*Texte fourni*.
* * * * * * *

Le service des renseignements extérieurs de Russie (SVR) a affirmé que le Royaume‑Uni et la France travailleraient activement à fournir à l’Ukraine des moyens lui permettant de se doter d’armes nucléaires, y compris potentiellement une « bombe sale » ou des technologies sensibles. Selon Moscou, ces transferts clandestins impliqueraient le passage de composants et d’équipements européens liés au domaine nucléaire, ce qui constituerait une violation flagrante du Traité de non‑prolifération nucléaire et une menace pour le régime mondial de contrôle des armements.
Dans son communiqué, la SVR assure que Londres et Paris considèrent que l’acquisition d’un tel armement renforcerait la position de négociation de Kiev face à Moscou, alors que la guerre entre en sa cinquième année. Elle avance que Berlin aurait refusé de participer à ce qu’elle qualifie d’« aventure dangereuse ».

* * * * * * *

[Extraits de données]
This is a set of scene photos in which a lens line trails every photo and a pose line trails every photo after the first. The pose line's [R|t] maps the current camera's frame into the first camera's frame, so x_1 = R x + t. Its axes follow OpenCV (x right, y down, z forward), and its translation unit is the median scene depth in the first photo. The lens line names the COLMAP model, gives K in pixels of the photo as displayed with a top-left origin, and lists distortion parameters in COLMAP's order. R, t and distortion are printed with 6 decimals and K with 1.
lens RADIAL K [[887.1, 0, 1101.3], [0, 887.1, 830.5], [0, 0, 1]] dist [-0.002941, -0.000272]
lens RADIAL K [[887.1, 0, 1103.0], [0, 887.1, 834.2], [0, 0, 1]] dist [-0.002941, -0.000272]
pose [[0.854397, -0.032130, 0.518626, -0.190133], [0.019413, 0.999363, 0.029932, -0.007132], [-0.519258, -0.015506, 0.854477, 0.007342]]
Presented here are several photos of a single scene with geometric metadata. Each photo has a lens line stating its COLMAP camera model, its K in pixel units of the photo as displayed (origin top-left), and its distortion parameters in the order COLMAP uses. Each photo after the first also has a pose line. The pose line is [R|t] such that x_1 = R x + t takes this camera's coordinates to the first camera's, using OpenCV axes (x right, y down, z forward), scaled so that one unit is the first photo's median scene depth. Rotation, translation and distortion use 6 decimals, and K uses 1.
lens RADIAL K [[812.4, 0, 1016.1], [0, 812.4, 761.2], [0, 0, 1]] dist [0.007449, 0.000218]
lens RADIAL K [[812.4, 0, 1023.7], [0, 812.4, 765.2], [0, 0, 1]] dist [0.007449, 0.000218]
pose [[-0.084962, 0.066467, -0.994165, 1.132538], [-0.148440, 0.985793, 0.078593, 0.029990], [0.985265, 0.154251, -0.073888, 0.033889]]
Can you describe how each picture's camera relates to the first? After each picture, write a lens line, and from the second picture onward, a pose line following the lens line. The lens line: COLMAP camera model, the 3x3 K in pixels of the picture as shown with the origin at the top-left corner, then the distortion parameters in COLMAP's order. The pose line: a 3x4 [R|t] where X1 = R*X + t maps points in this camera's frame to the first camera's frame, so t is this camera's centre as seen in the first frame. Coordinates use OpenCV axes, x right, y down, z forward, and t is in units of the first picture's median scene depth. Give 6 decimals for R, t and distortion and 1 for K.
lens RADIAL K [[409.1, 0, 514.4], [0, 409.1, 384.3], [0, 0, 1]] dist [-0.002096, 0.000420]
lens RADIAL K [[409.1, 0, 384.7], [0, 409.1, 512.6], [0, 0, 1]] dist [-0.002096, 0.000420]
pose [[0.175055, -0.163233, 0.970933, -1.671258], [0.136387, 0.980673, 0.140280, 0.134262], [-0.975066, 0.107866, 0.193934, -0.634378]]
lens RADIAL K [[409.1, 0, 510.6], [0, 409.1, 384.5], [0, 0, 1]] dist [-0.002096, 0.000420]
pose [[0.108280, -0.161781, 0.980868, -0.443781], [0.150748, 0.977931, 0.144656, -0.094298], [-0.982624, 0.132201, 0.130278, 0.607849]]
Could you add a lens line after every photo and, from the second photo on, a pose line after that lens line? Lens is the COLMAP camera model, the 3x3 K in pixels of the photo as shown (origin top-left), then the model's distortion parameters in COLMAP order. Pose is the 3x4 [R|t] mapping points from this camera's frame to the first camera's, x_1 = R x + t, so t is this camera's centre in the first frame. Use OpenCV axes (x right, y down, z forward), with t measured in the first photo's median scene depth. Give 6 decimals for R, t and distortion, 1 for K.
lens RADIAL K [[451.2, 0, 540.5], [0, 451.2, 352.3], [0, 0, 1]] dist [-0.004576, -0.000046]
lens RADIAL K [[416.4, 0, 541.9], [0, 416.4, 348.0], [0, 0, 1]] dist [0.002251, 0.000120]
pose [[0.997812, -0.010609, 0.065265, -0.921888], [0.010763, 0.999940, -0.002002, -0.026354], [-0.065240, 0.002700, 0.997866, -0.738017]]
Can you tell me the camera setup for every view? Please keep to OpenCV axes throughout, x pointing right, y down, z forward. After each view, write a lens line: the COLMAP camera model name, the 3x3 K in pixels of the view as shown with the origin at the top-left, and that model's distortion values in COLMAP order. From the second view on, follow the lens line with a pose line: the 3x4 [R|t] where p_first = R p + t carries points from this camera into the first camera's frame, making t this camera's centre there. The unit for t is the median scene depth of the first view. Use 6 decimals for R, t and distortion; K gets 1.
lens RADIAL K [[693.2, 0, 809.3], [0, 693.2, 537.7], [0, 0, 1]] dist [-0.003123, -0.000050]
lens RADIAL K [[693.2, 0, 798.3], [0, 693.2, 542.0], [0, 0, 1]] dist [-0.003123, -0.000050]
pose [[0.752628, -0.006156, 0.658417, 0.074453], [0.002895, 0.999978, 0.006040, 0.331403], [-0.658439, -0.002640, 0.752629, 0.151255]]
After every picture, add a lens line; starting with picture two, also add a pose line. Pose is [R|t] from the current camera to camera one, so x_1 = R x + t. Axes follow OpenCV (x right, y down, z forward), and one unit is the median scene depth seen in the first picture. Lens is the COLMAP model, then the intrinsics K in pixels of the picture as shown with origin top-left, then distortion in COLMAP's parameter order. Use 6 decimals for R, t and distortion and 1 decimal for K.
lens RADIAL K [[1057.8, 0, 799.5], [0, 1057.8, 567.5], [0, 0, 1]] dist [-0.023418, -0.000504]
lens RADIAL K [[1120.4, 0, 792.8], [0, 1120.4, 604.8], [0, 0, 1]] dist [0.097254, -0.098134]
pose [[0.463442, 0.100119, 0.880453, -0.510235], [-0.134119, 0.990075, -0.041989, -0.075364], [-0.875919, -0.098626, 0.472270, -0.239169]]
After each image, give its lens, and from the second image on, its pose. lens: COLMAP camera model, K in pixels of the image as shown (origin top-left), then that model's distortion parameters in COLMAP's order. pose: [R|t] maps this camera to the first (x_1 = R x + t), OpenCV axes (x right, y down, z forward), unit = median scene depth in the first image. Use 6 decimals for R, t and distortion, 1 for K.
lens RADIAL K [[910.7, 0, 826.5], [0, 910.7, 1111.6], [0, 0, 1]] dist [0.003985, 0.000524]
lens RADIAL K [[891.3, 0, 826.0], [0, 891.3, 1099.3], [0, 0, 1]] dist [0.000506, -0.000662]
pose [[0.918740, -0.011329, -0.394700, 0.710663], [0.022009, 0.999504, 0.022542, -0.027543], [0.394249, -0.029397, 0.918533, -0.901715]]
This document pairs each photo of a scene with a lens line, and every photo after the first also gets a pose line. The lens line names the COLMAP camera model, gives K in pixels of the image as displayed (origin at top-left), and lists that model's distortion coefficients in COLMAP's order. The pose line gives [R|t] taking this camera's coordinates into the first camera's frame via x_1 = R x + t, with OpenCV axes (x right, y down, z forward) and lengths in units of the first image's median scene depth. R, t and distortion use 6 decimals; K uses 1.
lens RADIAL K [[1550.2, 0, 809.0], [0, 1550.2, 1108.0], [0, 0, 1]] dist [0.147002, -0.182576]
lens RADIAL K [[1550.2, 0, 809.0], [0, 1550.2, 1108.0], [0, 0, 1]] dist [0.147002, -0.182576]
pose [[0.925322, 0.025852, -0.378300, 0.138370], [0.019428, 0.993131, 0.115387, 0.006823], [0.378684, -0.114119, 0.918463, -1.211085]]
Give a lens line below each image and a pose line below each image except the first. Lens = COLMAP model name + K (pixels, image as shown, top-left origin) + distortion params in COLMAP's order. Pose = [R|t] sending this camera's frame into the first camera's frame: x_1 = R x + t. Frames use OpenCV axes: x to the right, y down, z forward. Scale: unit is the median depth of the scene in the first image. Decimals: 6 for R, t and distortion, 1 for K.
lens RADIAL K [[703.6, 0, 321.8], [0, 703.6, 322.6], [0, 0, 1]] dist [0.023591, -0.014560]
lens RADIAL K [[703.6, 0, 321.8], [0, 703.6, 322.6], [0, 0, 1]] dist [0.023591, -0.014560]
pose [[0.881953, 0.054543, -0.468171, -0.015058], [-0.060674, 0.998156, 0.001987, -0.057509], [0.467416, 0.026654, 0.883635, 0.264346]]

* * * * * * *

*Activité 1*. D'après le texte sur les accusations de la SVR, quelle capitale aurait refusé de participer ?
*Activité 2*. Écrivez la suite du texte sur les accusations de la SVR, juste après sa dernière phrase.

*Réponse 1*. Berlin aurait refusé de participer à ce que la SVR qualifie d'« aventure dangereuse ».

*Réponse 2*.
Ces allégations ont été rejetées par Kiev, Londres et Paris ; l’Ukraine a qualifié l’accusation russe d’« absurde » et a nié toute intention de se doter d’armement nucléaire, soulignant son engagement envers les traités internationaux. De leur côté, les gouvernements britannique et français ont qualifié ces affirmations de désinformation.